While I enjoy the stylized moments like the beat switch on “No Bitterness” or Alex seriously singing “I had to put the cocaine in the vaccine” on "Immunity", some of my favorite moments feel like Americana standards. I am genuinely shocked that it took humanity thousands of years to finally produce “Runner”, it sounds like it’s been in the world's collective songbook since the beginning of time. While it certainly draws from the same blue-collar well as greats like Springsteen, it is so uniquely Alex. By this point in his career, he’s really streamlined country twang, emo tuning, rock soloing and avant-garde edge into a style all his own. While I enjoyed Rocket from 2017, it felt like he was still in the lab toiling. On God Save The Animals, he is finally having his Homogenic moment, synthesizing all the best aspects of his craft into a concise vision. “Miracles” is another one that should be covered at least a hundred times in the future by country and rock musicians. The fiddles and organ swells fill up the blank space around Alex’s ever-boyish vocals as he confronts his own finite nature and his fears of childbearing. “Some things from my past make me feel powerless” is followed by “Baby I pray for the children and the sinners and the animals, too”; something about this line just makes this record feel whole. Nothing here feels out of place or jarring even for a second, it all flows into each other thematically and musically. It just feels logical, but extremely hard to replicate or find a comparison for it.

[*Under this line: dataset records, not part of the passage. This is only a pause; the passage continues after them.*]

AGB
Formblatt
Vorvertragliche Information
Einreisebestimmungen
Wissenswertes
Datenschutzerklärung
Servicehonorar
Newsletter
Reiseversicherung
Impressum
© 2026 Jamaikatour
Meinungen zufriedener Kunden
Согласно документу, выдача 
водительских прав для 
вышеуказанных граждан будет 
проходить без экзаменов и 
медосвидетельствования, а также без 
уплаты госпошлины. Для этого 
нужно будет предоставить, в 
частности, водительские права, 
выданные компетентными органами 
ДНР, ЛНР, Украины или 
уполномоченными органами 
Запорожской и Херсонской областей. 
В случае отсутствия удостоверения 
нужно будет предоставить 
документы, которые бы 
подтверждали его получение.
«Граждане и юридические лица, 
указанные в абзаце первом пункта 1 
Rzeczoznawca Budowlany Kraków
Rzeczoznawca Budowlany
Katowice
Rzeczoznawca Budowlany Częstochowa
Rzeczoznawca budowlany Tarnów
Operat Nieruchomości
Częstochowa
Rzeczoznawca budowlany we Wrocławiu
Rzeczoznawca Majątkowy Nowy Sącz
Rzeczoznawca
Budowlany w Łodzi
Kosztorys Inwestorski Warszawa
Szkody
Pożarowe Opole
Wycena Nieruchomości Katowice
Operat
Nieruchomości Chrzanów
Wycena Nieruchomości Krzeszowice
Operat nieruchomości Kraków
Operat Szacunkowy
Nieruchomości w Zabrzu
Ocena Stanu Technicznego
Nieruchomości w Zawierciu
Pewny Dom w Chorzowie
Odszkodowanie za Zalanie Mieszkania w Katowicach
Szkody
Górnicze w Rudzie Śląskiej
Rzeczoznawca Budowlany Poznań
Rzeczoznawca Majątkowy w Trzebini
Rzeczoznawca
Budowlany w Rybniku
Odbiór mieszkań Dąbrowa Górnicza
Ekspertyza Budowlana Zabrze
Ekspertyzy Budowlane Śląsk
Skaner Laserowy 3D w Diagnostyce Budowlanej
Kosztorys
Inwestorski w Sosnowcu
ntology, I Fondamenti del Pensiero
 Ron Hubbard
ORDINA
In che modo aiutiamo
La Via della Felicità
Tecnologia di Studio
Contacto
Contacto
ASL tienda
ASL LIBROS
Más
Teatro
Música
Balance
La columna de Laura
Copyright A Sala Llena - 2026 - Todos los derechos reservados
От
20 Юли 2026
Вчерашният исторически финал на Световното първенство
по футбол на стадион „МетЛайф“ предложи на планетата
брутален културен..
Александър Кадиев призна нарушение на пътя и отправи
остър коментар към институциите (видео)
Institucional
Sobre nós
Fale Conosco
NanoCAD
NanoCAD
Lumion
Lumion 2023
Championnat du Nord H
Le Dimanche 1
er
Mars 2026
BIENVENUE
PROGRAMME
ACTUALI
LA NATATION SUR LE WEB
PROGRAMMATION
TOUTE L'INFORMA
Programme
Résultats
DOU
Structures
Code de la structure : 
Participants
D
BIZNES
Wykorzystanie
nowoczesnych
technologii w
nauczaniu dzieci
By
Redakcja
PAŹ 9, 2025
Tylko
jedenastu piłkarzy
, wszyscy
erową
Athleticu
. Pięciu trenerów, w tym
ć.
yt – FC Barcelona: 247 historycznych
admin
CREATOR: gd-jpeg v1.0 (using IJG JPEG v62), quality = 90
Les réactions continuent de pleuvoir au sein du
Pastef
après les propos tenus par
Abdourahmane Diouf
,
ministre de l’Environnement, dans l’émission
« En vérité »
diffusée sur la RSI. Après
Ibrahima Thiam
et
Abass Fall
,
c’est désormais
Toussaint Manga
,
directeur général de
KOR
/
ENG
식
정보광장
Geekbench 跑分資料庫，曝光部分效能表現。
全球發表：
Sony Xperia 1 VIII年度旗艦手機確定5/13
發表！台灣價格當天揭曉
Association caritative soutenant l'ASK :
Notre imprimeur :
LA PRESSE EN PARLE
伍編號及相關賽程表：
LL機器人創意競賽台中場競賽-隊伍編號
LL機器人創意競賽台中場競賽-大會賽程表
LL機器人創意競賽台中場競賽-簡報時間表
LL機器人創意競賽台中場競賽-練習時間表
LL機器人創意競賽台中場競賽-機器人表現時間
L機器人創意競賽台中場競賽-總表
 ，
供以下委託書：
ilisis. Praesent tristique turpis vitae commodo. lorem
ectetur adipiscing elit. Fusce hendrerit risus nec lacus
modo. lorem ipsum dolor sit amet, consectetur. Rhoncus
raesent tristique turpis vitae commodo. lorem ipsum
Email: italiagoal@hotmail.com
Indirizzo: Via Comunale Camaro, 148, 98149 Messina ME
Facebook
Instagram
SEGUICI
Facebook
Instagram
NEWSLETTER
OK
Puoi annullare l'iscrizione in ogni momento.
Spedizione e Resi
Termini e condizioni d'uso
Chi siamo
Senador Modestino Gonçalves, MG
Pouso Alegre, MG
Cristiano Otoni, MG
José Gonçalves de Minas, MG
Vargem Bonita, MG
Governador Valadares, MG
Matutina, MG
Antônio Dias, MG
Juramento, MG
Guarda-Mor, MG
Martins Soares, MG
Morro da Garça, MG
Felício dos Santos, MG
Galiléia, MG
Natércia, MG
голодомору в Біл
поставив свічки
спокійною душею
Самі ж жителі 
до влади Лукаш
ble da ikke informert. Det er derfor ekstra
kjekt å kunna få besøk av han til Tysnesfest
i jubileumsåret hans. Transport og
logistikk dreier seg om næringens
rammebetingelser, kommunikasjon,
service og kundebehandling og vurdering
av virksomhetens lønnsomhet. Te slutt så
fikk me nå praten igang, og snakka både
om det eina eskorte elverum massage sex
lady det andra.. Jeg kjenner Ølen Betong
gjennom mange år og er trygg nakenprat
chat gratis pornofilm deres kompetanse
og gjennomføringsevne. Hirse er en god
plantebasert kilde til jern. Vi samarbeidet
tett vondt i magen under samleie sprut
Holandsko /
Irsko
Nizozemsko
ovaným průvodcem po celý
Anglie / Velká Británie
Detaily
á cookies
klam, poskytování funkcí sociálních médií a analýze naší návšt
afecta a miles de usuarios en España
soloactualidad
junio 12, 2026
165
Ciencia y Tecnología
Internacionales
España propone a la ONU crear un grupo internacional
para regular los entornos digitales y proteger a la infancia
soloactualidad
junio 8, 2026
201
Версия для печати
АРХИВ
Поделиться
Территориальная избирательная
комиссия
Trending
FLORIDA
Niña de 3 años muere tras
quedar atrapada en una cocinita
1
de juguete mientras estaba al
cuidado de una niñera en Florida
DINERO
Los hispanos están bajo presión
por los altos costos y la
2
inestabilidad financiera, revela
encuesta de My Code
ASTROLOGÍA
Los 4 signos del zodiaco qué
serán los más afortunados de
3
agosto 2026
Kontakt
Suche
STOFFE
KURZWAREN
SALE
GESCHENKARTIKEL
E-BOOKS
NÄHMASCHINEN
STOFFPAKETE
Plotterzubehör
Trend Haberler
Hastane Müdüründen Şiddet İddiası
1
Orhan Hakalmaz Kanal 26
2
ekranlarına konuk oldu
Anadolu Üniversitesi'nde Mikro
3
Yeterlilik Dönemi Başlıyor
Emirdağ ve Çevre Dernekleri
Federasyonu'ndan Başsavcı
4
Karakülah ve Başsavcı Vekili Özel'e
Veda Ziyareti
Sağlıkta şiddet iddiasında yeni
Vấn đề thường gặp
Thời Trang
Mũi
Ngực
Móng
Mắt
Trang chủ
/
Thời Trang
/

Alex G is creating music that you can’t get anywhere else, which should be the number one goal for artists in any respective field. He uses his skills, experience and religious perspective to create an entire world to explore. This is a desert island disc, a record that is great for casual listening but one that will age like fine wine in how applicable to daily life it will become as you grow older with it. Take some time with this, put it on when you’re in different moods and I guarantee you it will become less of a music project and more of a life companion. I haven’t gone deep enough into his discography to really make this statement with certainty, but in the spirit of having faith, I venture to say this is his greatest work yet. Thank you Mr. Giannascoli.